Dumas was adapted into a movie in 1999: The Ninth Gate, directed by Roman Polanski and starring Johnny Depp. While it’s difficult to recommend given Polanski and Depp’s off-screen behavior, I found it much more enjoyable than the book–the movie is more focused, doing away with a number of go-nowhere subplots. It got me to thinking: the rule of thumb is that the book is always better than the movie that inspires it, but what about those odd cases where the opposite is true?
The most obvious example, at least from my experience, is Jaws. I grew up a fan of Steven Spielberg’s movie, and in high school, I decided to track down the source material, a novel by Peter Benchley. While the plots are largely similar (with one big exception), the novel is shallow and sordid; not the worst read in the world, but, outside of its premise, not a memorable one. The movie, on the other hand, is an out-right classic, with Spielberg taking the story and elevating it, first as a terrifying wildlife thriller, and then to something almost mythic.
“Elevation” may be the key word here, because I could say the same for another classic movie that improved on its source: The Godfather.

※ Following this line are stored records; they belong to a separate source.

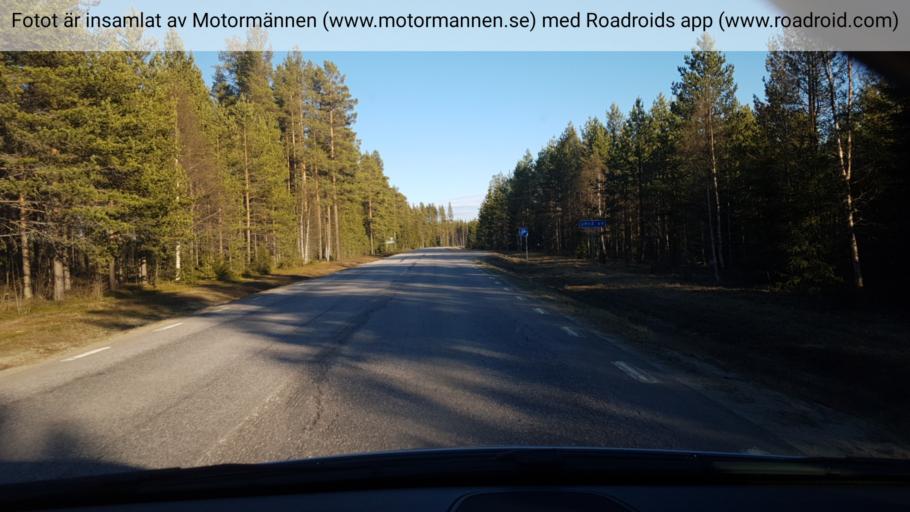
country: SE
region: Vaesterbotten
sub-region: Vindelns Kommun
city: Vindeln
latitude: 64.0837
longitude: 19.6283
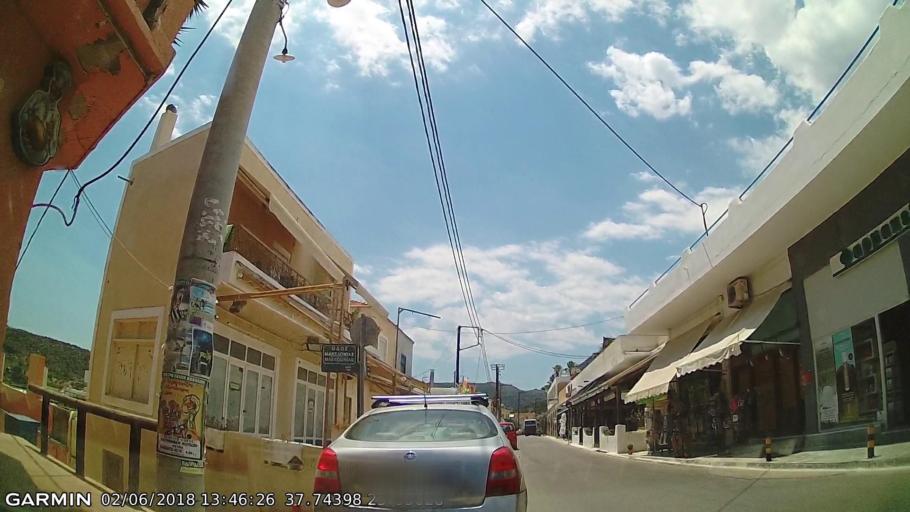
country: GR
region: Attica
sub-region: Nomos Piraios
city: Vathi
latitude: 37.7440
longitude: 23.5363
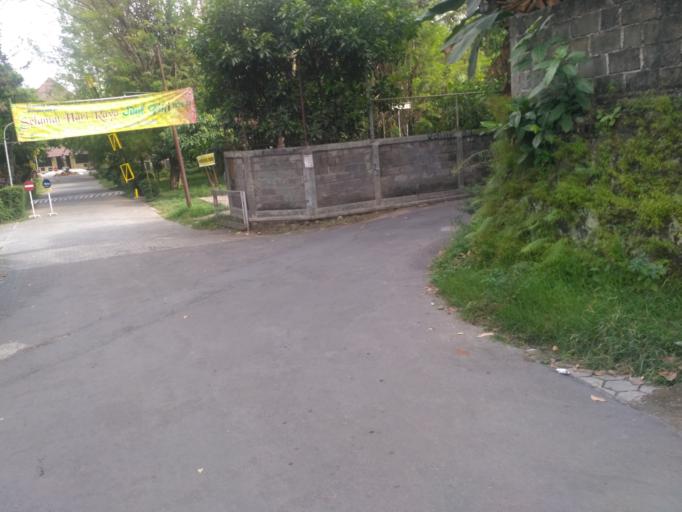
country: ID
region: Daerah Istimewa Yogyakarta
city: Melati
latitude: -7.7545
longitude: 110.3688
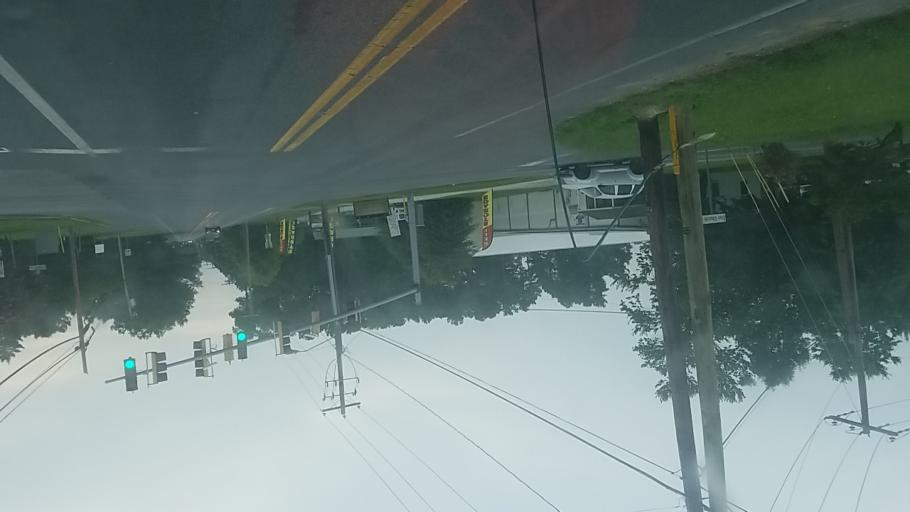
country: US
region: Maryland
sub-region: Wicomico County
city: Salisbury
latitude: 38.3772
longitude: -75.5242
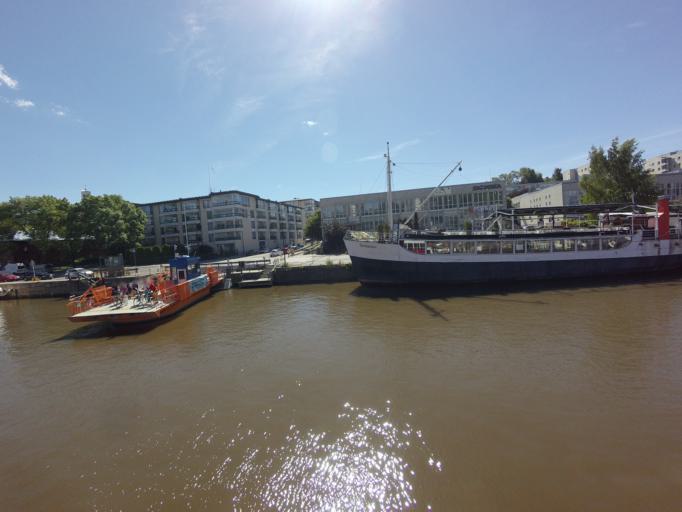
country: FI
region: Varsinais-Suomi
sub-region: Turku
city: Turku
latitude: 60.4410
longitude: 22.2479
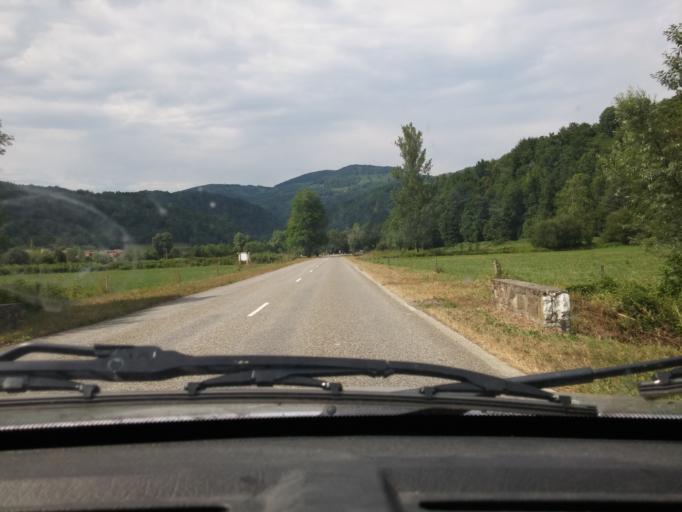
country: FR
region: Midi-Pyrenees
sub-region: Departement de l'Ariege
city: Saint-Girons
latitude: 42.8880
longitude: 1.2149
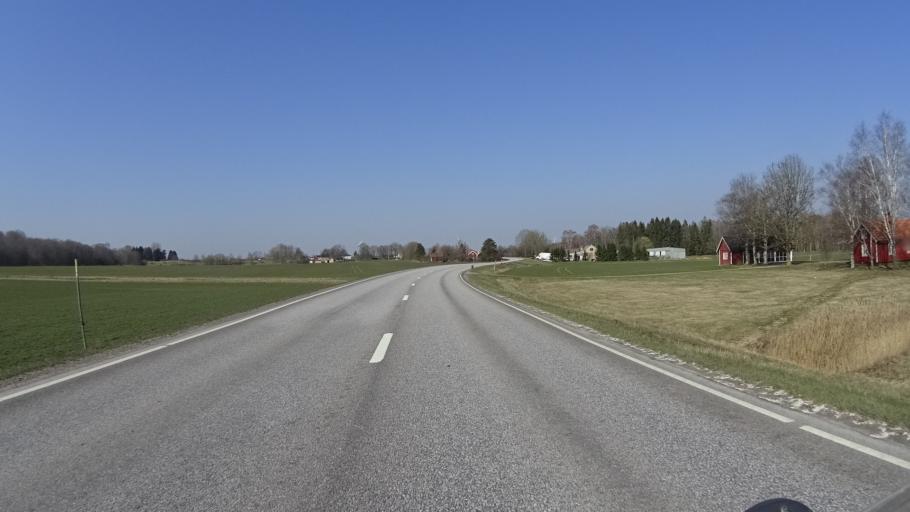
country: SE
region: OEstergoetland
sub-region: Mjolby Kommun
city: Mantorp
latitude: 58.3770
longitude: 15.2635
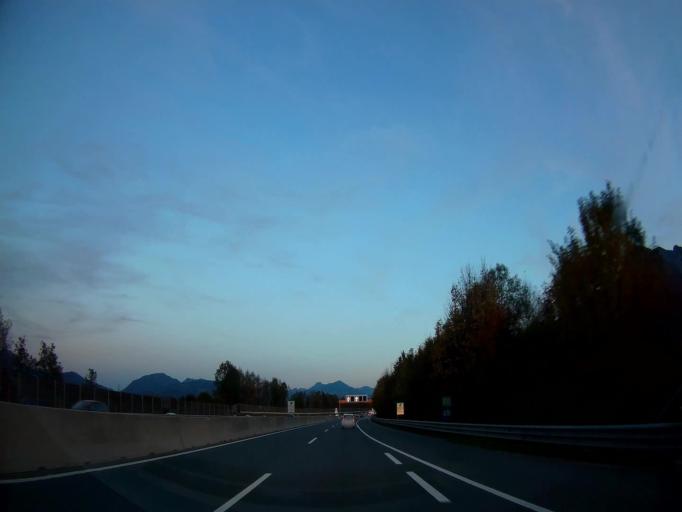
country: AT
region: Salzburg
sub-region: Politischer Bezirk Salzburg-Umgebung
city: Grodig
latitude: 47.7666
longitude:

Mario Puzo’s original novel is, like Benchley’s, a page-turner, but it’s not a particularly deep one, and some of the subplots (wisely-excised for the movie version) are distracting and borderline absurd. The Francis Ford Coppola’s adaptation is more focused on the family drama, using the visceral thrills of crime and violence as spice in a drama about how a family born of immigrants found its own way to the American Dream
If you’d like to do your own comparisons, you can check out either book or movie (or both!) from the library. Meanwhile, what are some of your favorite adaptations? And have you ever tracked down the novel that inspired a beloved movie only to be disappointed?